**Records shown:**

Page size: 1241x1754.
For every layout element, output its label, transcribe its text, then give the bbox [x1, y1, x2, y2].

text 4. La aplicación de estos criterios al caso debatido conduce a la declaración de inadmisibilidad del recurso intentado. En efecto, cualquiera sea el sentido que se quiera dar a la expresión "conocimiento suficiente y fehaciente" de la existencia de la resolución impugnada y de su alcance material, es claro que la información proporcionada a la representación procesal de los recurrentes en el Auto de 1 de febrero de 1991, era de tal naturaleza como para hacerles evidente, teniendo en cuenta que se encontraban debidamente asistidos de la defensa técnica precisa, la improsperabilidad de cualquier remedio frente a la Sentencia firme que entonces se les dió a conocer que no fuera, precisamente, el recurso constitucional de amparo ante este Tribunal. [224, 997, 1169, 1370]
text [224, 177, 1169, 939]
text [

**Problem:**
All lines in the listing above should be written out again exactly.

**Written response:**
Page size: 1241x1754.
For every layout element, output its label, transcribe its text, then give the bbox [x1, y1, x2, y2].

text 4. La aplicación de estos criterios al caso debatido conduce a la declaración de inadmisibilidad del recurso intentado. En efecto, cualquiera sea el sentido que se quiera dar a la expresión "conocimiento suficiente y fehaciente" de la existencia de la resolución impugnada y de su alcance material, es claro que la información proporcionada a la representación procesal de los recurrentes en el Auto de 1 de febrero de 1991, era de tal naturaleza como para hacerles evidente, teniendo en cuenta que se encontraban debidamente asistidos de la defensa técnica precisa, la improsperabilidad de cualquier remedio frente a la Sentencia firme que entonces se les dió a conocer que no fuera, precisamente, el recurso constitucional de amparo ante este Tribunal. [224, 997, 1169, 1370]
text [224, 177, 1169, 939]
text [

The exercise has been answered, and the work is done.